Your objective
Please restate exactly the lines of the data below, beginning with the line containing "disponibilità degli Enti." and ending with the last line.

Stored items
⟨

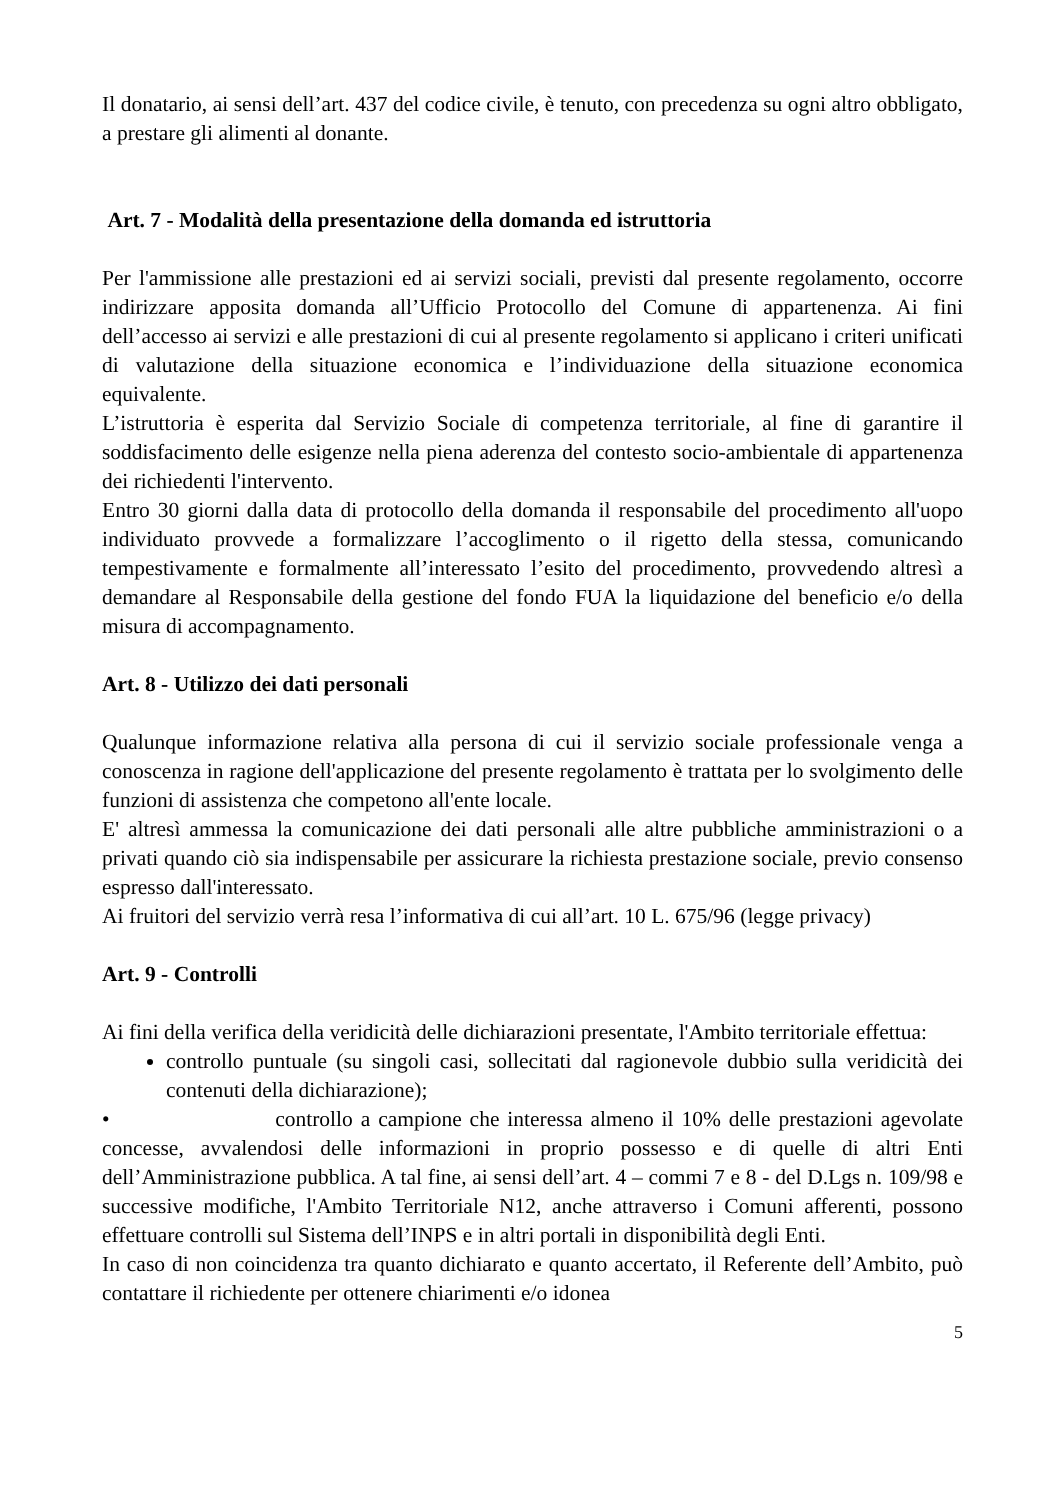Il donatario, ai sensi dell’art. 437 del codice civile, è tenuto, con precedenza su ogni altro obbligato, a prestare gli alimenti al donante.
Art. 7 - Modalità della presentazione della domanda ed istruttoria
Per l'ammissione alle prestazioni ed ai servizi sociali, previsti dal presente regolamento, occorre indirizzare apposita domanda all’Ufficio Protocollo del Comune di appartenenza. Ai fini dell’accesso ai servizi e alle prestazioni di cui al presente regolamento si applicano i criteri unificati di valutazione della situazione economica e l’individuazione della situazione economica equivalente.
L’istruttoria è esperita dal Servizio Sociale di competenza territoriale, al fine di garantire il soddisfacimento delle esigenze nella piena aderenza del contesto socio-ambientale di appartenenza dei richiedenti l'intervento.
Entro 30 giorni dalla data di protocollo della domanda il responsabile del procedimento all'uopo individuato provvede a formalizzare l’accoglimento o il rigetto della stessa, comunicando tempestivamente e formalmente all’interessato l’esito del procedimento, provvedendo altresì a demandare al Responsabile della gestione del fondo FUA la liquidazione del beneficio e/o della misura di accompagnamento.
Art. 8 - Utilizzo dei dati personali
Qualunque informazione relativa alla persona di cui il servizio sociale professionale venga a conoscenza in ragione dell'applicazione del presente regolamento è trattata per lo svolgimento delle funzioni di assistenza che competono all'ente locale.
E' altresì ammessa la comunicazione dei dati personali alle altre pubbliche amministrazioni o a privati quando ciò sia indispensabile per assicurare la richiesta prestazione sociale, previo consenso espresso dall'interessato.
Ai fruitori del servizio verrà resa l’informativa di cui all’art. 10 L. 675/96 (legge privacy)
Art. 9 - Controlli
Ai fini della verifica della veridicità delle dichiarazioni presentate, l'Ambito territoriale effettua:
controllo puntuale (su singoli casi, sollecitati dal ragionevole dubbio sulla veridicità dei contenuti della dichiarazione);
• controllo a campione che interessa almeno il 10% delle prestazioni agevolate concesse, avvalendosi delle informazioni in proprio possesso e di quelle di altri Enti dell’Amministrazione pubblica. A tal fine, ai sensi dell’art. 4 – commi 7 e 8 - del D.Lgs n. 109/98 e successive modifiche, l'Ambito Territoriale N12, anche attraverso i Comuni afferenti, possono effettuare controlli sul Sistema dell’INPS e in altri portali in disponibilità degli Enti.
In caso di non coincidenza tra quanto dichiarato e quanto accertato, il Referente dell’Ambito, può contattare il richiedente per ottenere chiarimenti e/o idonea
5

⟩

Output
• controllo a campione che interessa almeno il 10% delle prestazioni agevolate concesse, avvalendosi delle informazioni in proprio possesso e di quelle di altri Enti dell’Amministrazione pubblica. A tal fine, ai sensi dell’art. 4 – commi 7 e 8 - del D.Lgs n. 109/98 e successive modifiche, l'Ambito Territoriale N12, anche attraverso i Comuni afferenti, possono effettuare controlli sul Sistema dell’INPS e in altri portali in disponibilità degli Enti.
In caso di non coincidenza tra quanto dichiarato e quanto accertato, il Referente dell’Ambito, può contattare il richiedente per ottenere chiarimenti e/o idonea
5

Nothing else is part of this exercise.